The follies of flex-time

The invention of flex-time brought with it the dawn of a new era in the workplace. An age of freedom and flexibility, resulting in unprecedented happiness and fulfillment. Certainly flex-time went a long way in eliminating grumpiness in our coworkers.  Right?

For those of you still working in the Dark Ages of precisely prescribed starting and quitting times, here is a brief description of the golden age of “flex-time”.  (Try not to weep over what you are missing.)

Flex-time is when my boss flexibly leaves at 3:30pm for a round of golf with her fellow bosses, on the day when I need her final approval of presentation materials I just finished at 4:00pm for tomorrow’s meeting.

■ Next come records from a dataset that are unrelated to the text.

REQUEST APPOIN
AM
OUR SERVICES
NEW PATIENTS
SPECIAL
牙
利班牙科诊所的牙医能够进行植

Not to worry, I determine to make use of flex-time myself. I arrive the next day at 7:00am to finish preparing and printing the handouts for the 9:30am presentation, only to discover the person with access to the printer supplies for the out-of-ink printer won’t flexibly arrive until 9:00am.

When Mr. Printer Supply Person finally arrives at 9:15am (darn that traffic!), I don’t see any dark circles under his eyes, and he seems very well rested and cheery.  But regretfully (so he says) he cannot help me because he’s already 15 minutes late for the Printer Supplies Department’s weekly staff meeting.

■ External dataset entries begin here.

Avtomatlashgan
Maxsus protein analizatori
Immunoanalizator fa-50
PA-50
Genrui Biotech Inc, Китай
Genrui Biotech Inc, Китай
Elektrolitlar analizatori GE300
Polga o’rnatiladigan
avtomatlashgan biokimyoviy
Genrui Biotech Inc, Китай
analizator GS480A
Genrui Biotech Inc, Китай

Though my meeting presentation was a bust, behold! All is not lost! Because I arrived at 7:00am, flex-time allows me to leave at 3:30pm today. I think I will get in a round of golf myself before dinner.

That is, until my boss trumps flexibility, and schedules a meeting at 4:00pm to discuss why my presentation didn’t have handouts. Gotta love this flex-time invention!


Wrong number … again

I do not work in the Parts Department. I have never worked in the Parts Department. You would think after working in this office as long as I have, I would stop getting calls for the Parts Department.

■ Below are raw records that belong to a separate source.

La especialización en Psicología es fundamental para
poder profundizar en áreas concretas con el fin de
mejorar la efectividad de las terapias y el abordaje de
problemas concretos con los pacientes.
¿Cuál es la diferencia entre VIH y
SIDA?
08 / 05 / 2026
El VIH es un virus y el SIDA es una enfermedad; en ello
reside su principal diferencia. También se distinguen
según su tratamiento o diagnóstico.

I can understand the need to reuse extension numbers within an office building. What I cannot understand is the frequency that I have the following conversation.

“Hello, this is Mr. Grumpy, in Marketing. How may I help you?”
“Yes…” <pause> “Is Denise there?”
“What part of my greeting did you not understand, sir?”
“Is this 111-1234?”
<pause> “Well, I am looking for Denise in the Parts Department.
This is the number I got from the phone listing.”
“Sir, I can assure you that nobody named Denise is hiding in my cubicle. Just out of curiosity, is there a date on your phone listing?”
<longer pause> “Uh, it looks like 1995.”
“Gee, that’s a shock. Would you like me to transfer you to the Operator now?”

Bathroom math

Question #1: If there are 5 floors in my office building, and 1 set of men/women bathrooms on each floor, how many bathrooms are there on the 2nd floor where I work?

Answer: Not nearly enough!

Question #2: If the bathroom cleaning lady cleans the bathroom on my floor between 12:30pm and 12:57pm, how many minutes does it take her to clean the bathroom?

Answer: That’s right at the end of our lunch break, lady! There are 150 cross-legged people who agree that you take WAY too long to clean this bathroom.

Question #3: If the bathrooms on my floor are being remodeled and are closed for 6 weeks, how many enemies will I make for regularly occupying one of the 3 functional toilets on the next floor up or down?

Answer: It takes SIX WEEKS to remodel a bathroom??? You have got to be kidding me and my bladder!

Question #4: How many empty soda cans does it take to do the work of 1 toilet while my bathroom is being remodeled?

Answer: I have absolutely no idea!  And I don’t care how many dirty looks I get from those first floor jerks, I am NOT going to find out!

Question #5: If the first floor bathroom takes 50% as long to remodel as the one on my floor took, how many weeks will it be closed?

Answer: Who cares – it’s payback time! “Sorry Mr. First Floor Jerk, this stall is going to be occupied until the cleaning lady comes back. Try the 5th floor, I think there is 1 functional toilet up there.”